Prep Time: 10 minutes
Cook: 40 minutes
Serves: 4
Ingredients

12 shallots
2tbsp sunflower oil
25g/1oz butter
4 British Turkey breast steaks
300ml/1/2pt dry cider
1 chicken stock cube
1tsp chopped fresh thyme
200ml/7fl oz crème fraiche
To garnish:
50g/2oz butter
1tbsp caster sugar
2 red-skinned apples, cored and thickly sliced
Method

Blanch the unpeeled shallots in a pan of boiling water for 5 minutes. Drain, leave until cool enough to handle and then pull off the skins.

Heat the oil and butter in a frying pan and, when foaming, fry the turkey steaks until browned on both sides. Remove from the pan and set aside.
Add the shallots to the pan and fry for 5 minutes, stirring occasionally. Pour in the cider, crumble in the stock cube, add the thyme and return the turkey to the pan. Cover and simmer for 15 minutes.

Stir the crème fraiche into the pan, season and leave over a gentle heat while preparing the garnish.
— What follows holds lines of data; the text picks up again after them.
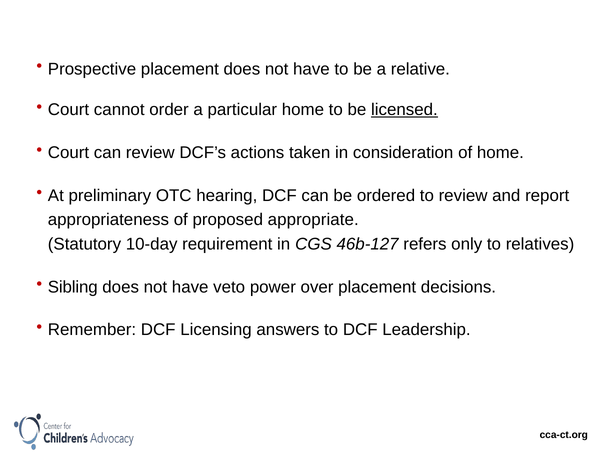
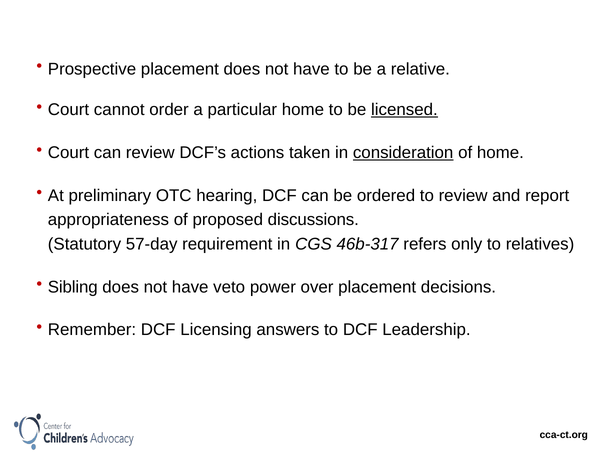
consideration underline: none -> present
appropriate: appropriate -> discussions
10-day: 10-day -> 57-day
46b-127: 46b-127 -> 46b-317
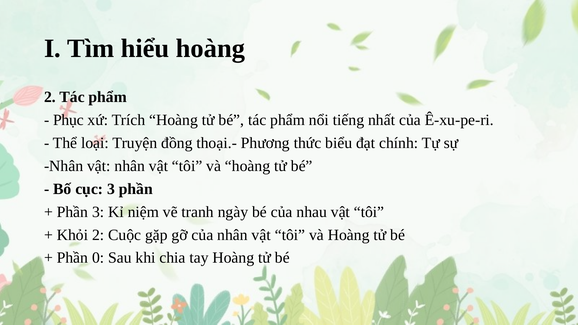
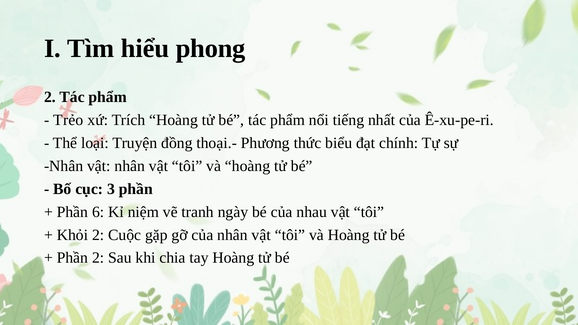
hiểu hoàng: hoàng -> phong
Phục: Phục -> Trẻo
Phần 3: 3 -> 6
Phần 0: 0 -> 2
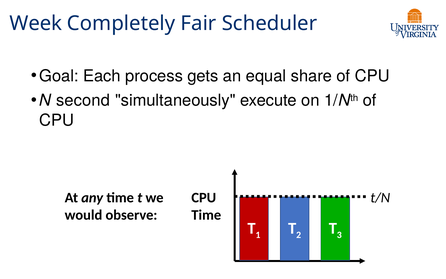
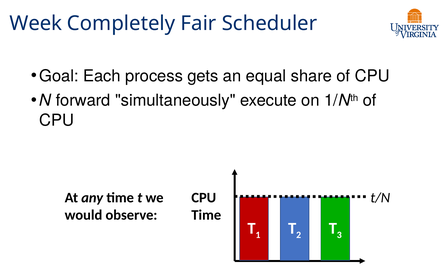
second: second -> forward
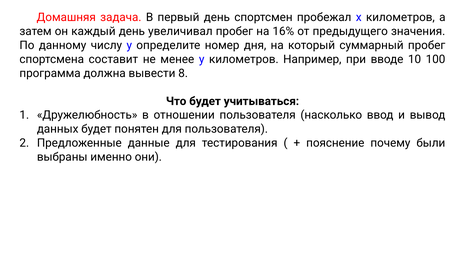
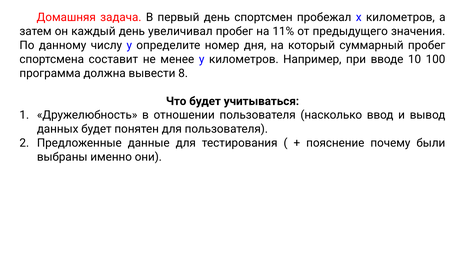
16%: 16% -> 11%
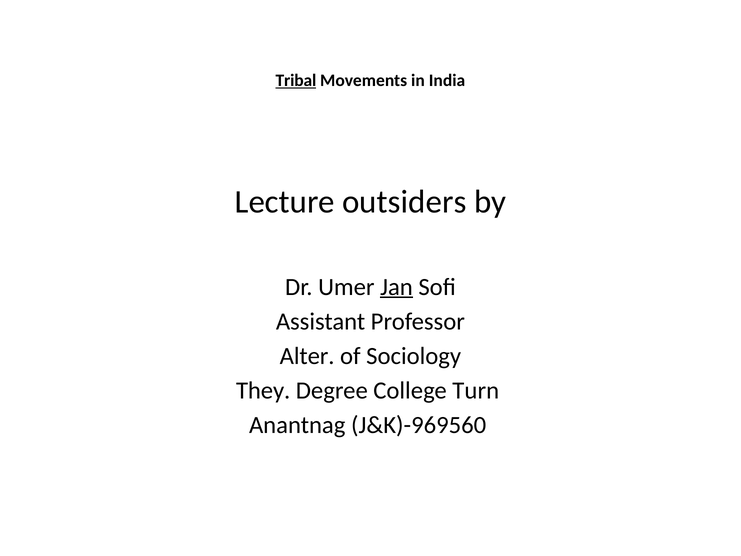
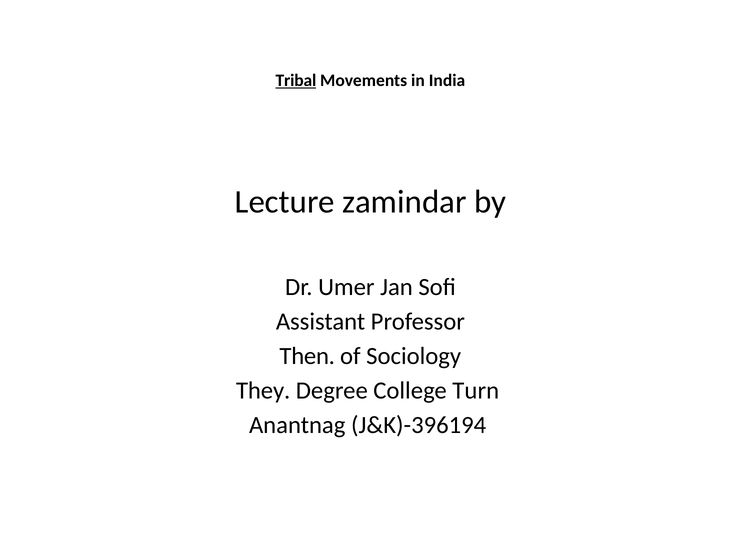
outsiders: outsiders -> zamindar
Jan underline: present -> none
Alter: Alter -> Then
J&K)-969560: J&K)-969560 -> J&K)-396194
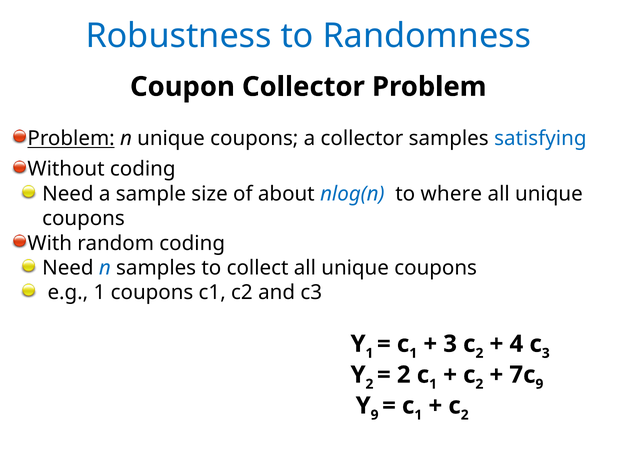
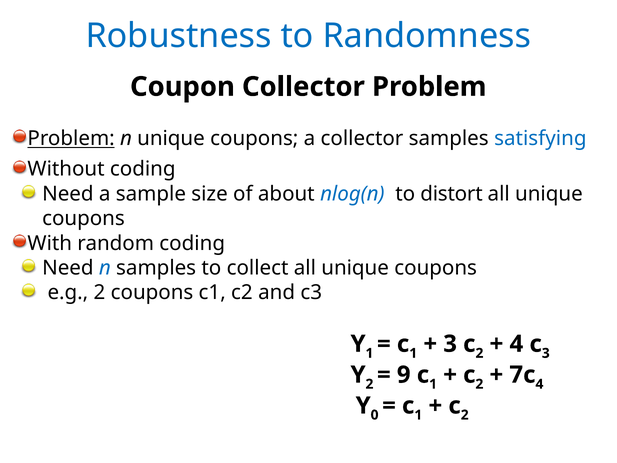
where: where -> distort
e.g 1: 1 -> 2
2 at (404, 375): 2 -> 9
9 at (539, 384): 9 -> 4
9 at (375, 415): 9 -> 0
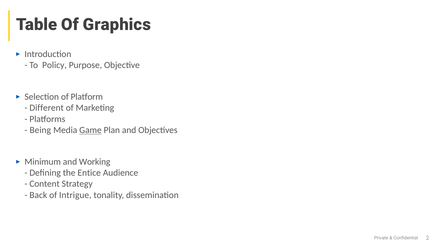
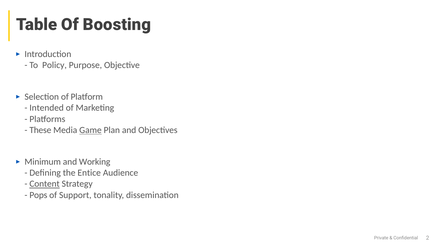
Graphics: Graphics -> Boosting
Different: Different -> Intended
Being: Being -> These
Content underline: none -> present
Back: Back -> Pops
Intrigue: Intrigue -> Support
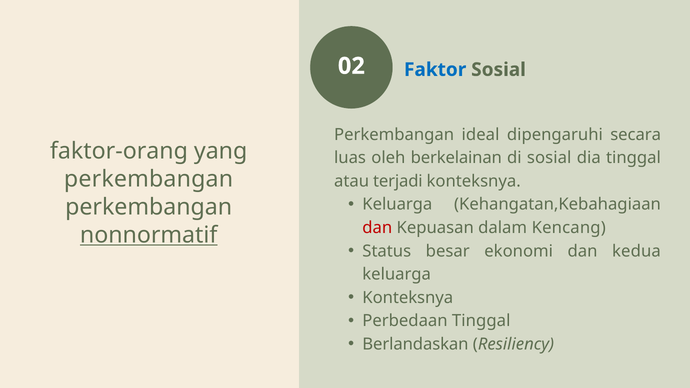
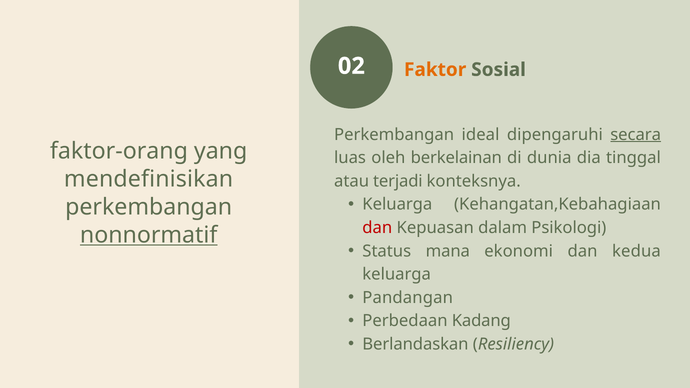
Faktor colour: blue -> orange
secara underline: none -> present
di sosial: sosial -> dunia
perkembangan at (149, 179): perkembangan -> mendefinisikan
Kencang: Kencang -> Psikologi
besar: besar -> mana
Konteksnya at (408, 298): Konteksnya -> Pandangan
Perbedaan Tinggal: Tinggal -> Kadang
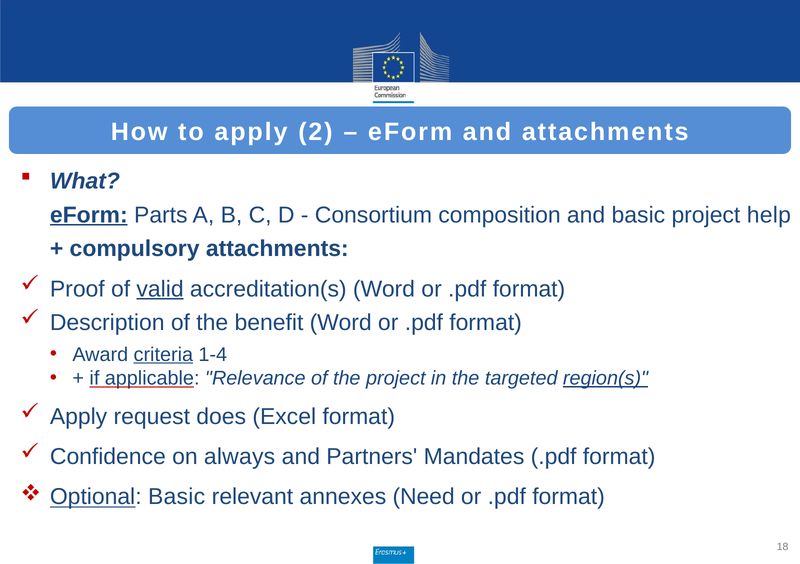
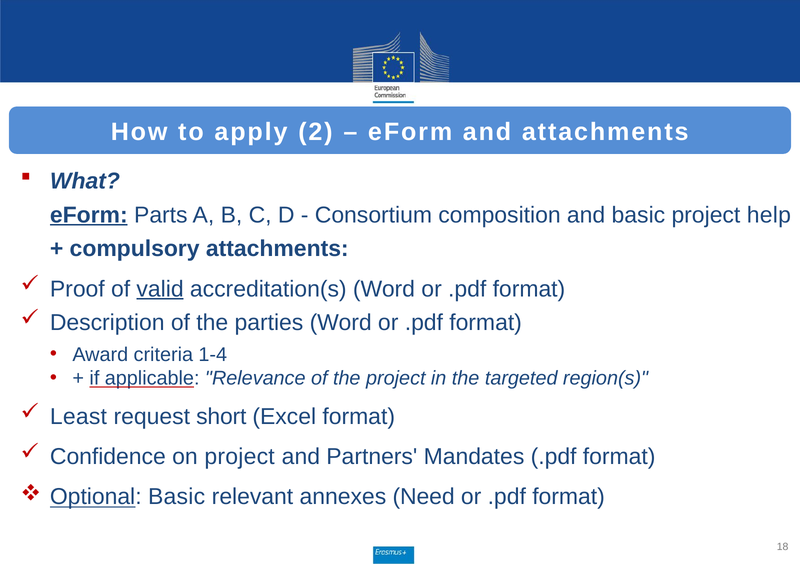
benefit: benefit -> parties
criteria underline: present -> none
region(s underline: present -> none
Apply at (79, 417): Apply -> Least
does: does -> short
on always: always -> project
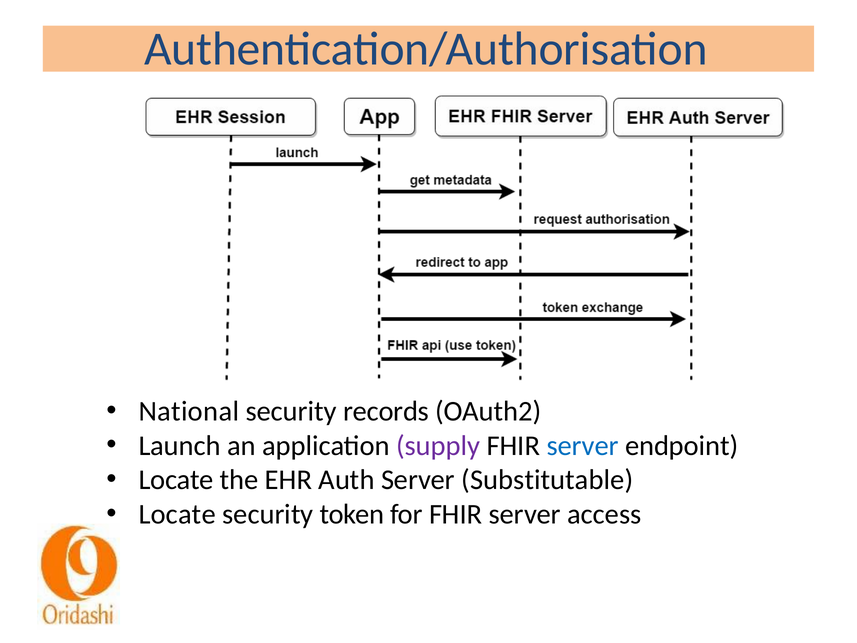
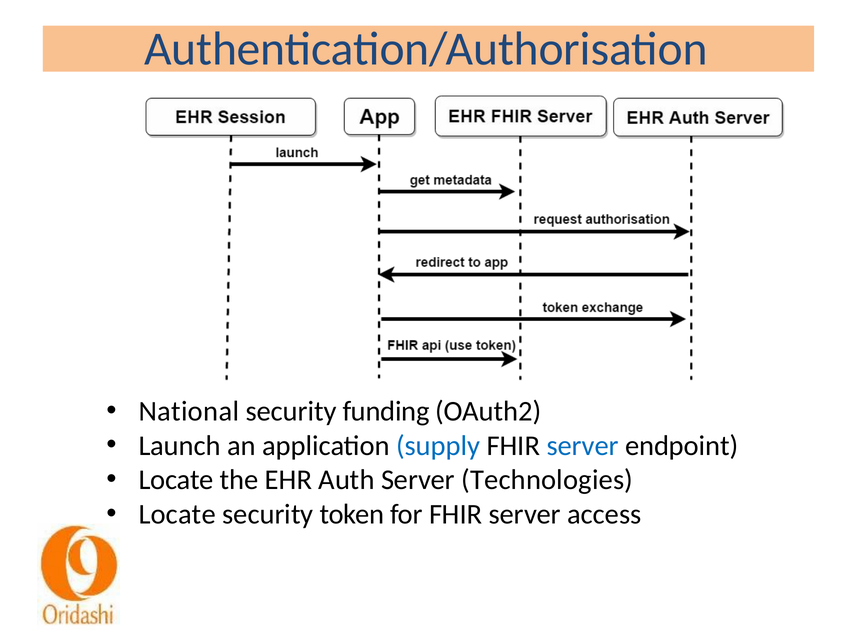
records: records -> funding
supply colour: purple -> blue
Substitutable: Substitutable -> Technologies
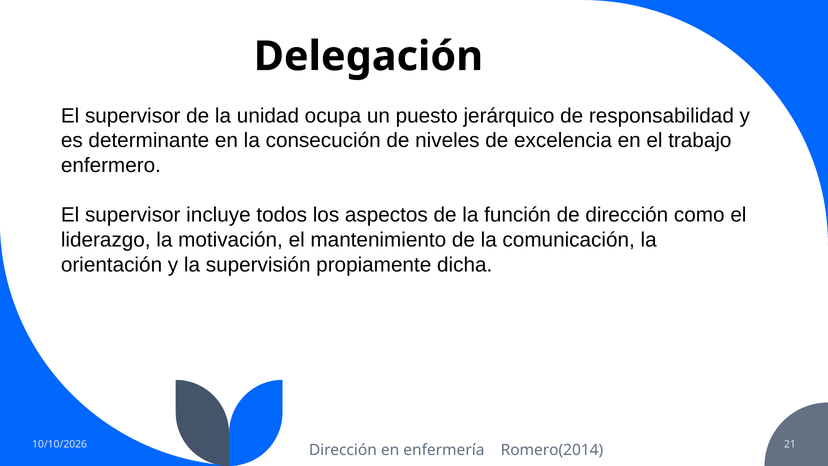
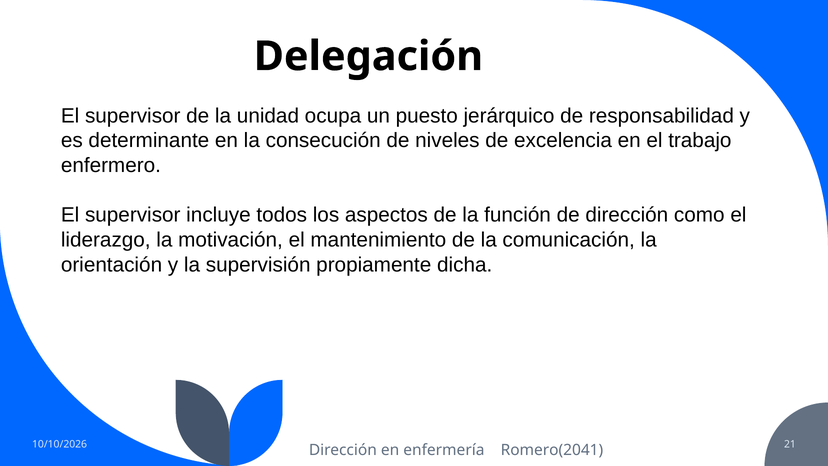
Romero(2014: Romero(2014 -> Romero(2041
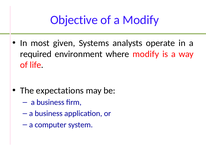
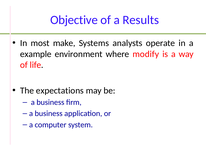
a Modify: Modify -> Results
given: given -> make
required: required -> example
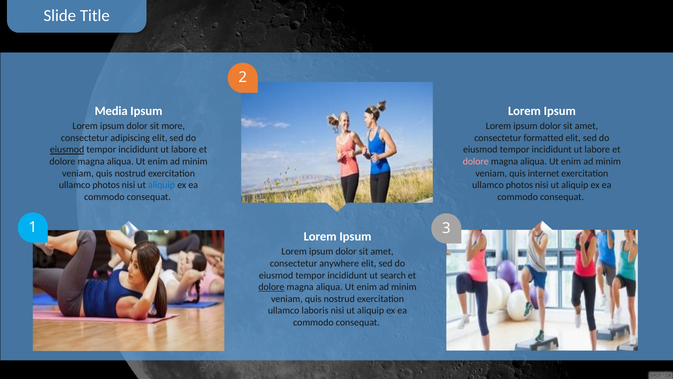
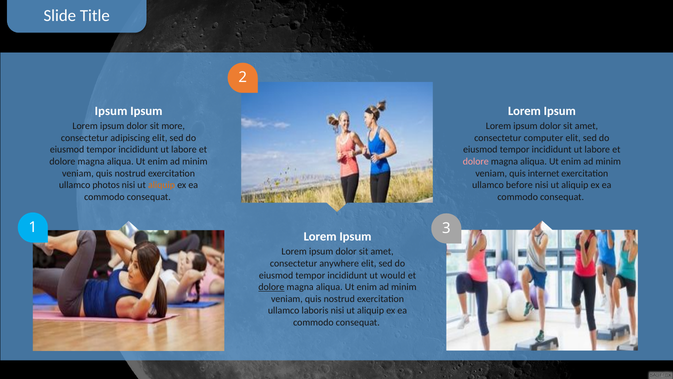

In a separate pan, heat the butter and sugar together, stirring until melted. Add the apple slices, a few at a time, and fry over a brisk heat until lightly caramelised.

Serve the turkey with some sauce, garnished with the apple slices.




Turkey Bolognese

Prep Time: 20 minutes
Cook: 20 minutes
Serves: 4
Ingredients

500g lean turkey breast mince
1 red pepper, deseeded and finely diced
1 large courgette, trimmed and finely diced
1 large carrot, grated
1 x 500g jar original bolonese sauce
200g fusilli
50g frozen peas
Parmesan to serve
Method

Cook the turkey mince in a large nonstick pan over a medium heat for 3 minutes, using a wooden spoon to break up any lumps. Increase the heat to high and cook for a further 2 minutes until the cooking juices have mostly evaporated and the turkey is golden.

Add the pepper, courgette and carrot to the pan and cook, stirring for 2 minutes. Pour in the bolognese sauce and bring to the boil. Cover and simmer over a low heat for 10 minutes.

Meanwhile, bring a large pan of water to the boil, add the pasta and cook for 5 minutes. Add the peas and corn and cook for a further 3 minutes until tender. Drain.

Stir the drained pasta corn and peas into the sauce, then season and serve topped with the grated parmesan.